I still remember that first ride vividly. I didn’t know what I was doing, but I knew it felt right. I bought the bike, and the first place I went was Monica’s. We weren’t even dating yet. I took her for a ride around the block—a simple, perfect moment that I’ll never forget.

I had accidents that first year, but never let fear push me off the road. At the time, I also let other people's criticism affect me—people who didn’t even ride made me feel small for having a "beginner bike." That pressure led me to upgrade through the years: ZX-6R, ZX-10R, each one faster and more powerful than the last. But with speed came more spills, more injuries—and eventually, one loss I couldn’t fix: in 2016, my ZX-10R was stolen from right outside my house.

It was a hard lesson in letting go, but life had more in store for me than just horsepower.

The Shift

That same year, something unexpected happened—Monica brought home a dog named Doris. It was Valentine’s Day. At the time, I wasn’t a fan of dogs. But Doris reminded me of my father’s dog, and since he had passed in 2013, I agreed to give her a chance.
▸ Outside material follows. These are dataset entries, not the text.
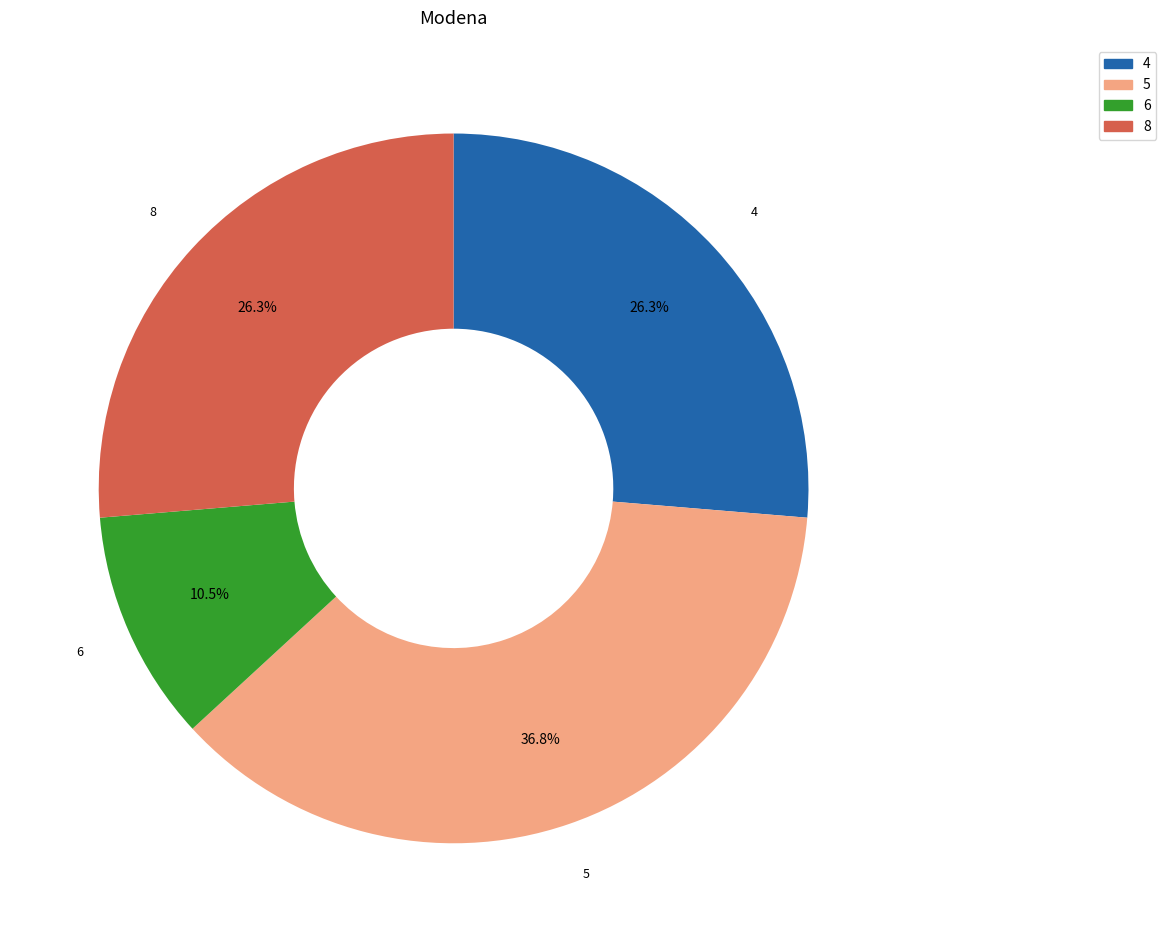

Is there a majority slice in this chart?

No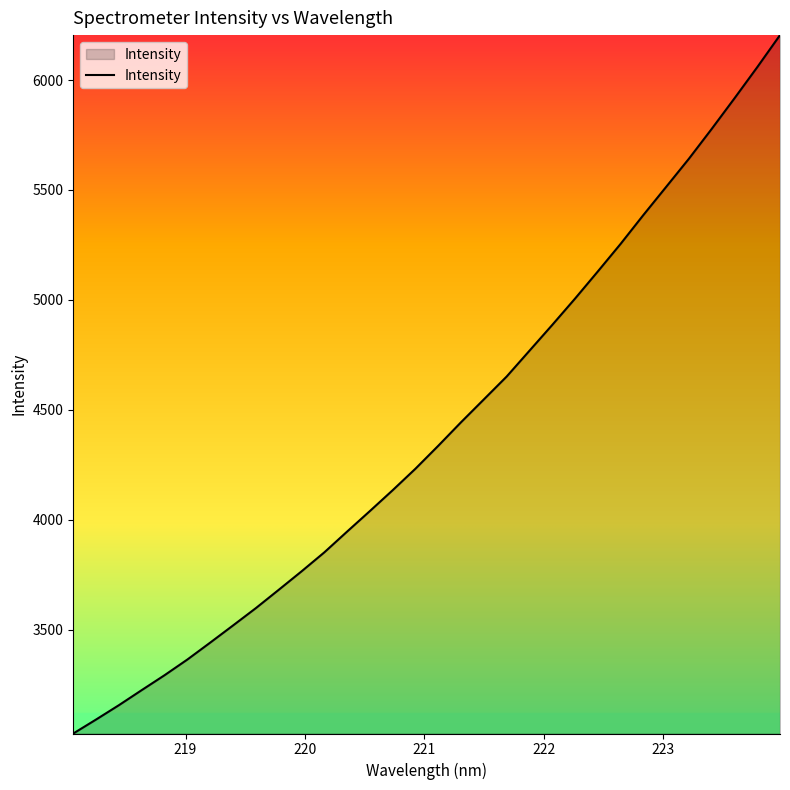

How many lines are shown in the chart?

1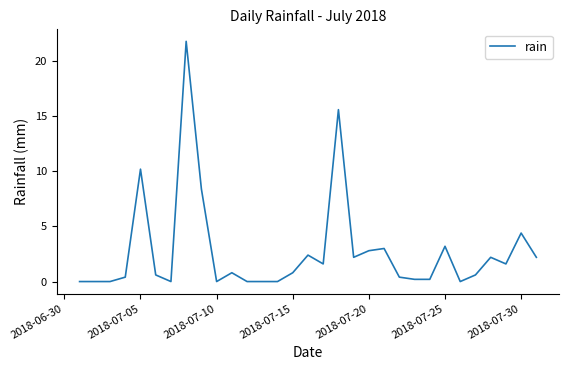

Does the chart have visible grid lines?

No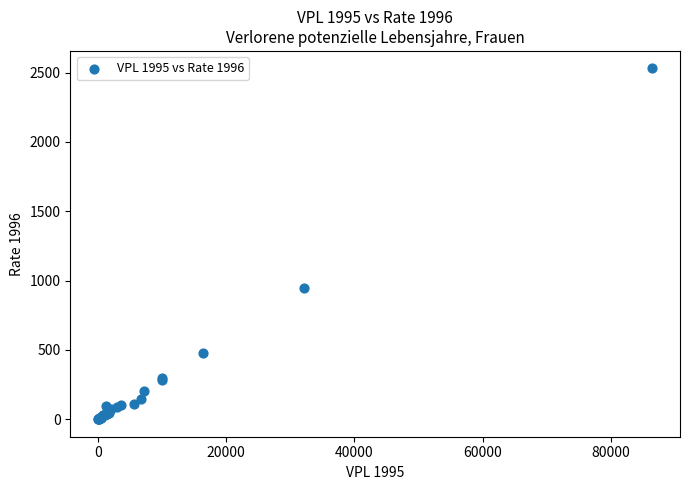

What Y value in the scatter plot is closest to 1265?

946.3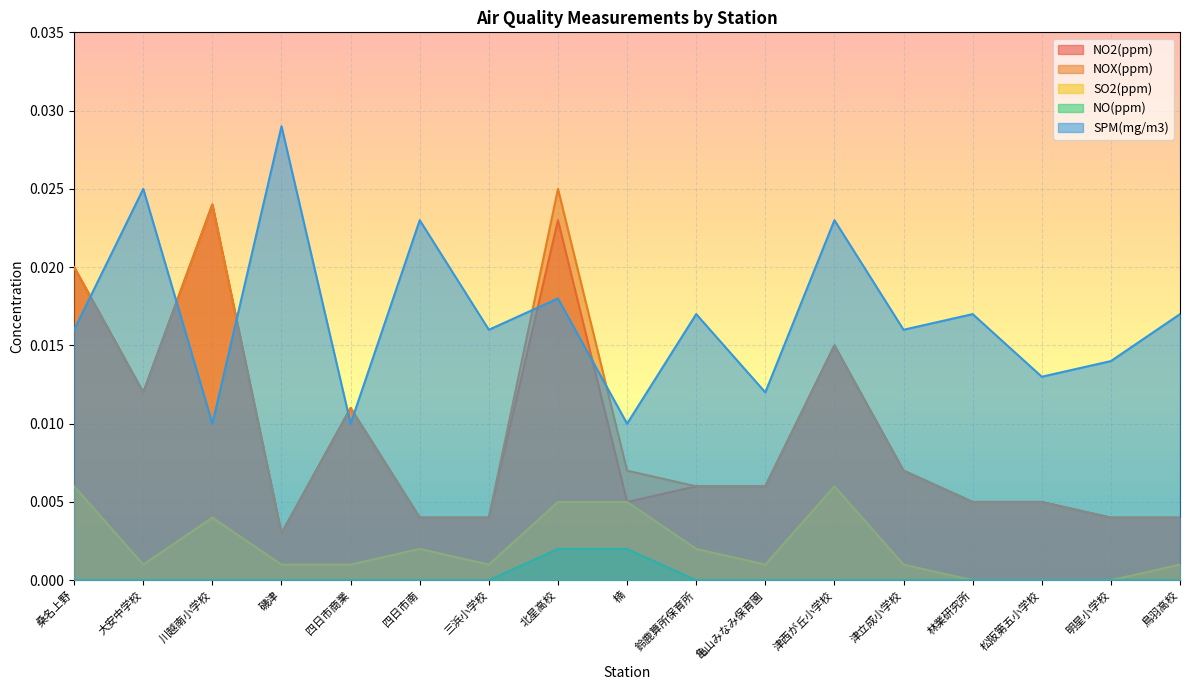

Is it true that NOX(ppm) equals 0.0 at 桑名上野?

True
I didn’t expect Doris to bond with me the way she did—or how much I would end up loving her. Training her brought a kind of peace and focus I hadn’t felt in a long time. She’s become part of our family. She rides in the car, shops with us, barks too much when people walk by—but she’s home.

A Family in Motion

I’ve been sober since June 2018—a decision that changed everything for me. Before Monica’s mom moved in around 2020, I had already started to see life differently, waking up from years of numbing myself with alcohol. Monica often said, “We never do anything,” and those words stuck with me. She was right—I just didn’t know what to do or where to go. So I turned to something that always brought me peace: riding.
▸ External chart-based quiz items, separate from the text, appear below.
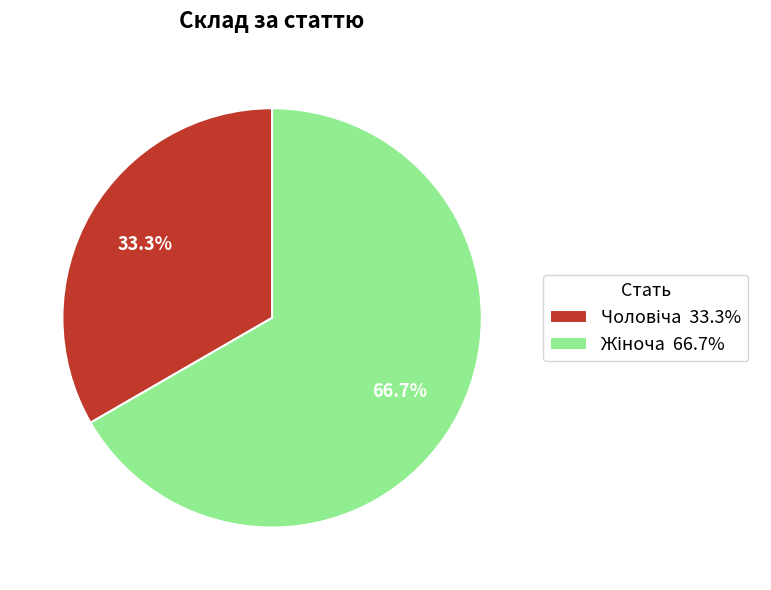

To the nearest percent, what is the difference between the largest and smallest slice percentages?

33%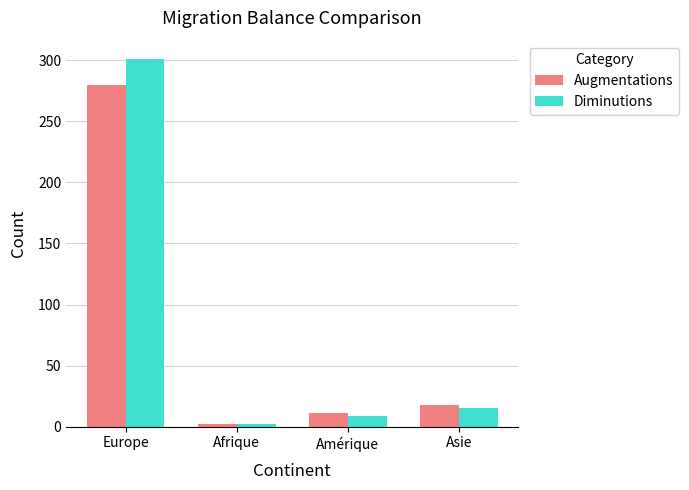

How many bars are there in each group?

2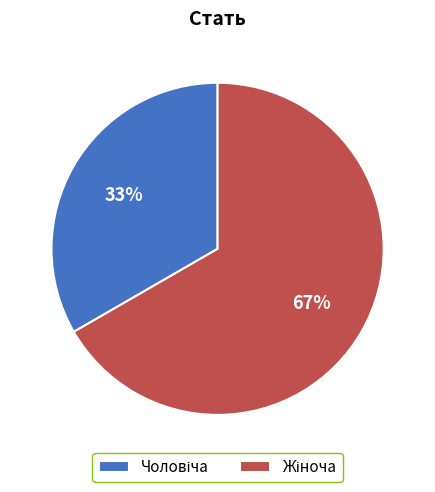

How many segments does this pie chart have?

2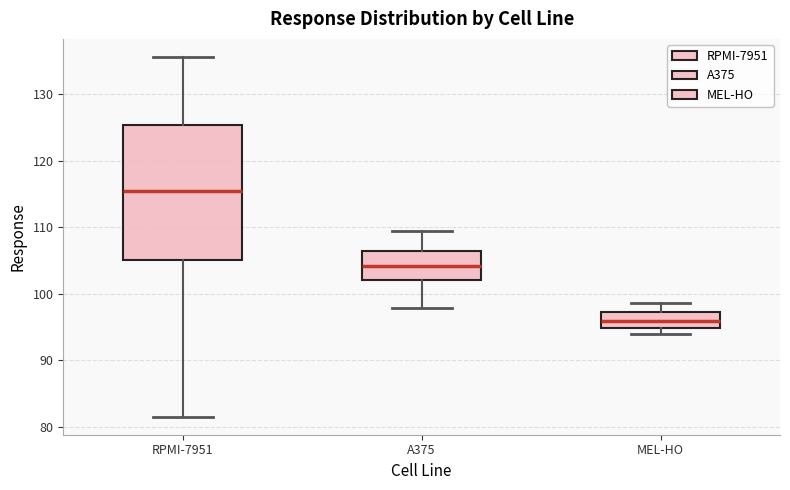

Reading left to right, transcribe this box plot: for each box, give where its median line is, the range the box spans, and where its two whiskers end, as read against the y-axis. The values are not printed on the chart, so give them approximately, as read against the axis.

RPMI-7951: median 115, box 105 to 125, whiskers 82 to 136
A375: median 104, box 102 to 106, whiskers 98 to 109
MEL-HO: median 96, box 95 to 97, whiskers 94 to 99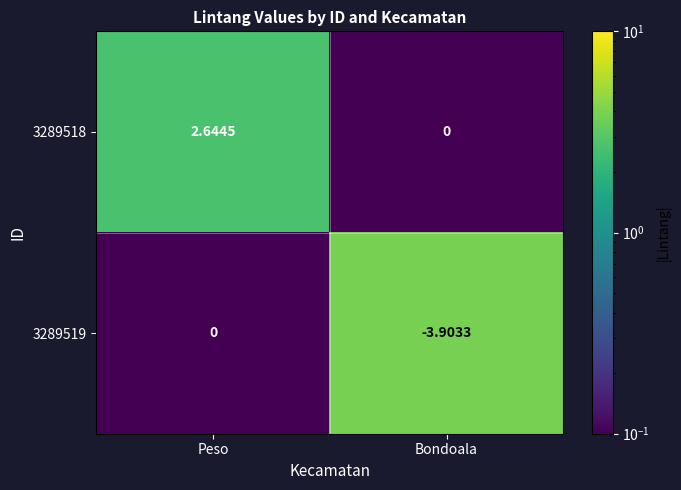

Is the value of 3289518 at Bondoala greater than the value of 3289519 at Bondoala?

Yes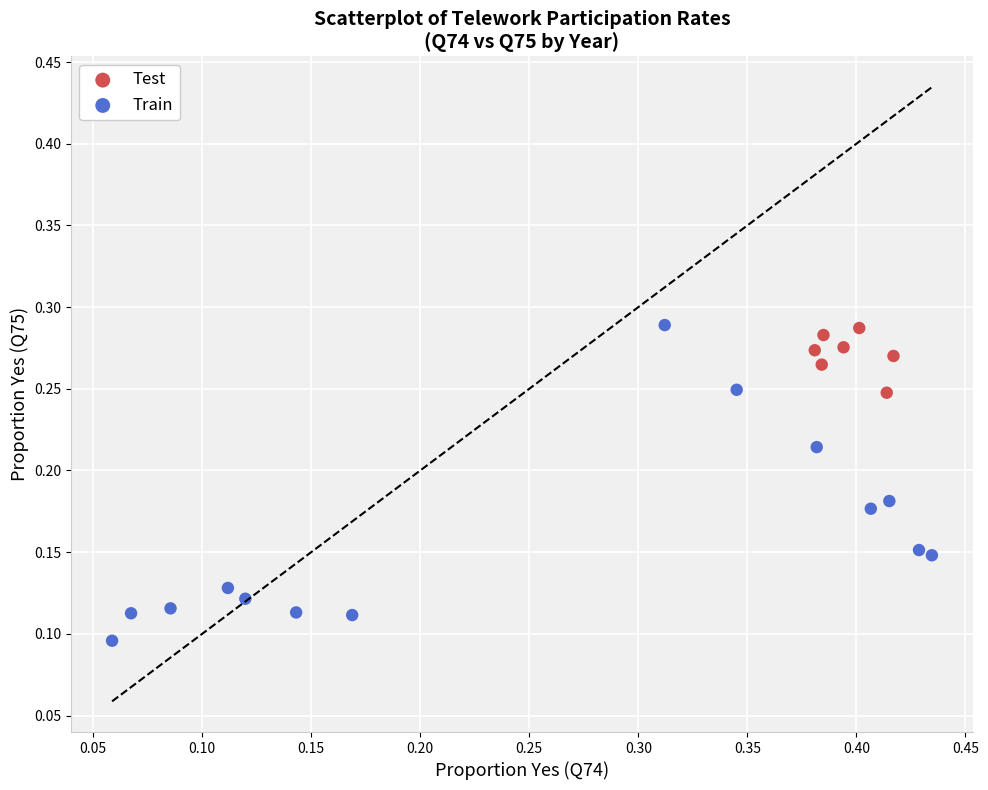

Which series has the widest spread of Y values?

Train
Around 2020, Monica’s mom moved in with us. Soon after, she was diagnosed with cancer. I became her driver to medical appointments, helped with shopping, and did my best to keep things running smoothly. Sadly, my own mom passed away in September 2023, which made including Monica’s mom in our lives even more important. Thankfully, she’s now in recovery—and through it all, we’ve become a tightly knit unit: me, Monica, her mom, and Doris.

In recent years, I’ve changed even more. Riding still grounds me, but now it’s about more than just the ride—it’s about making moments count.

Enter the Navi

On New Year’s Eve 2023, Monica and I both bought Honda Navis. Small, unassuming machines—but full of soul. In many ways, they reminded me of that Ninja 250. But this time, I didn’t care what anyone thought. These weren’t bikes to prove anything. They were bikes to live on.
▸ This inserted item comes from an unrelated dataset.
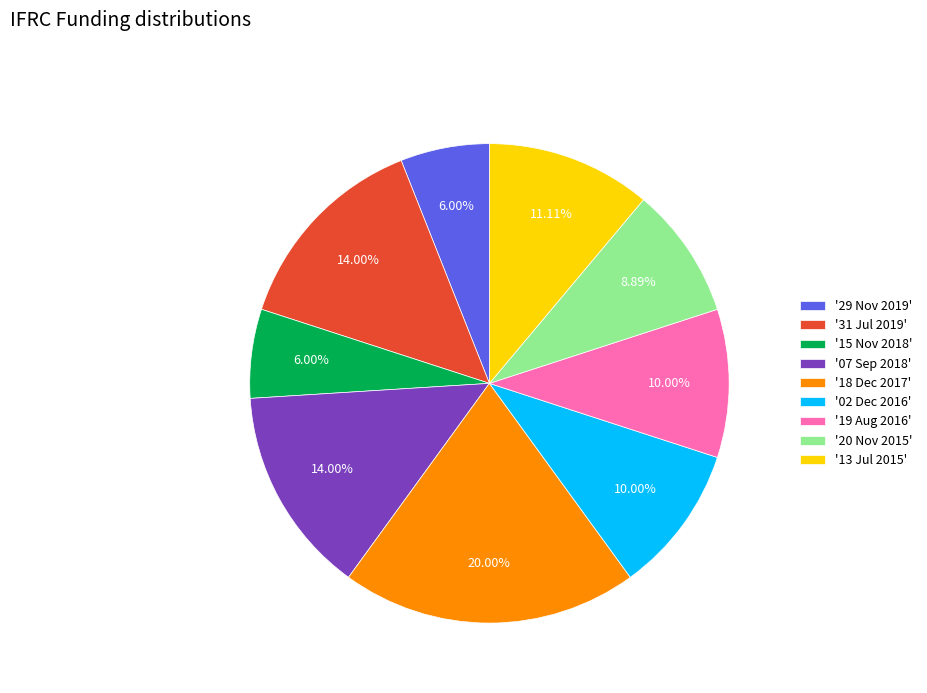

Does '20 Nov 2015' account for over 50% of the chart?

No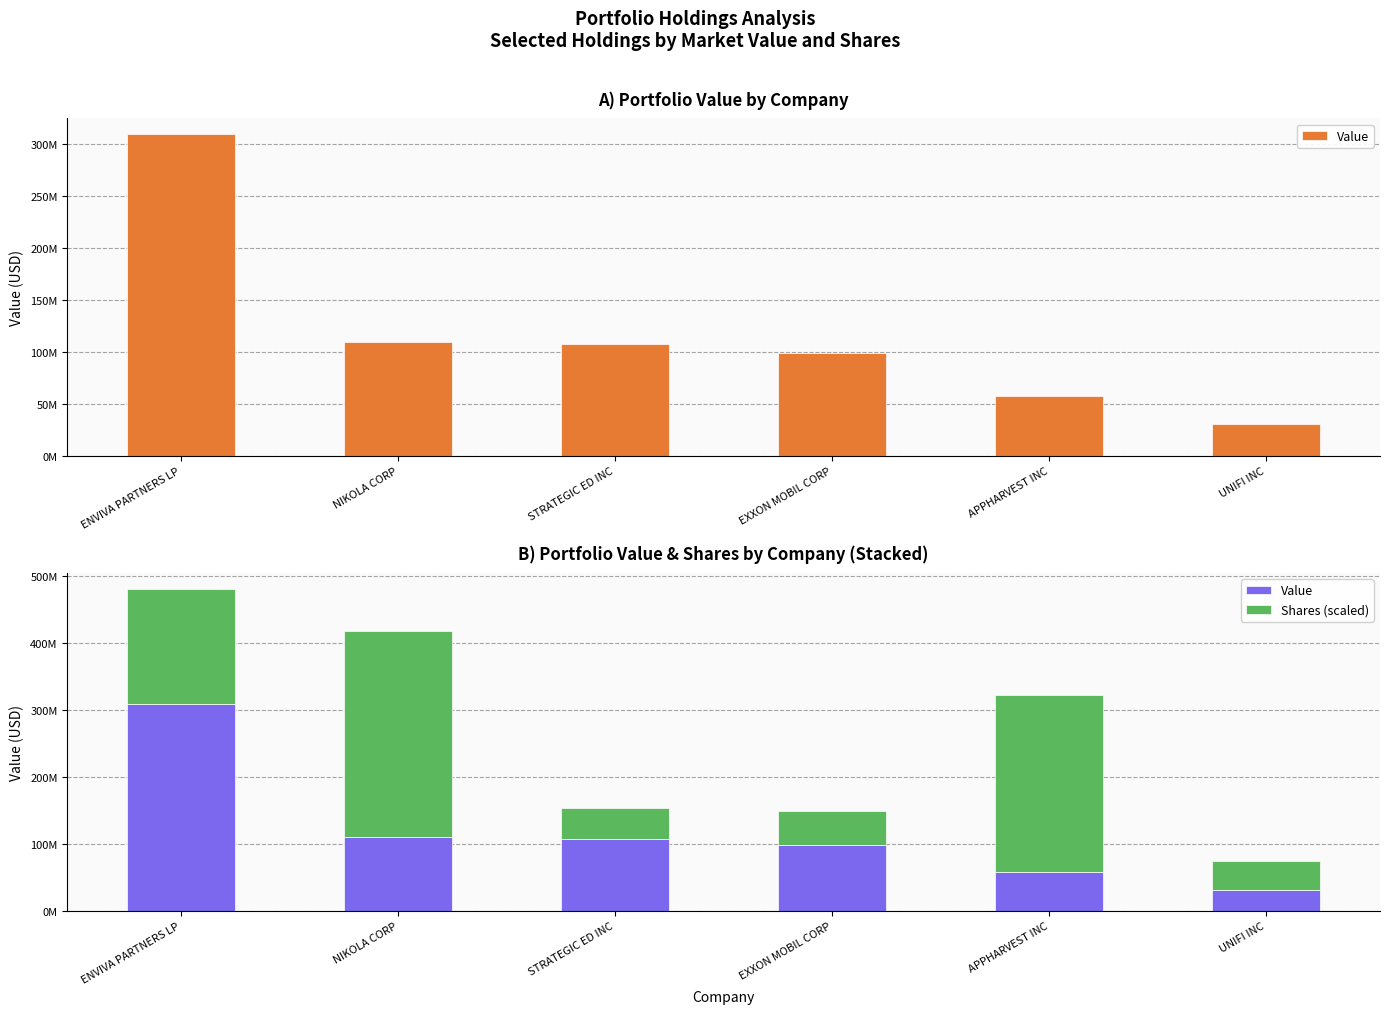

What is the label of the 3rd bar from the right?

EXXON MOBIL CORP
And live we have. We ride to work. We grocery shop with saddlebags and bungee cords. We go moto camping. We explore roads we've never ridden. We bring the camera gear, document it, and call it life.

I favor my Navi over my ZX-10R in many ways now. It represents freedom without ego—motion without pressure. It’s fun. It’s efficient. It makes people smile. Sometimes they laugh at us. Sometimes they admire us. It doesn’t matter. We’re happy.

MotoLinux: More Than a Domain

When the company I worked for was sold and my job started winding down, I decided to build something of my own—something that brought together my love of motorcycles and technology. That's how MotoLinux.com was born.

What started as a resume project became a passion. A space to share, connect, and maybe inspire someone else who’s trying to ride through life with meaning. It's not just about machines. It’s about maintenance of the mind, the heart, and the relationships that keep us moving forward.

Final Thoughts

I don’t always know what to do or where to go next. I still find myself wishing I had better answers when Monica asks, “What’s the plan?” But what I’ve learned is that the most meaningful journeys rarely have set destinations.

Whether we’re riding the Navis to nowhere, picking up pickles at a roadside stand, or sitting quietly at home with Doris and her mom, we’re moving in the right direction—together.

Because life isn’t about horsepower.
It’s about heart.
And I’ve got more of that now than I ever did at full throttle.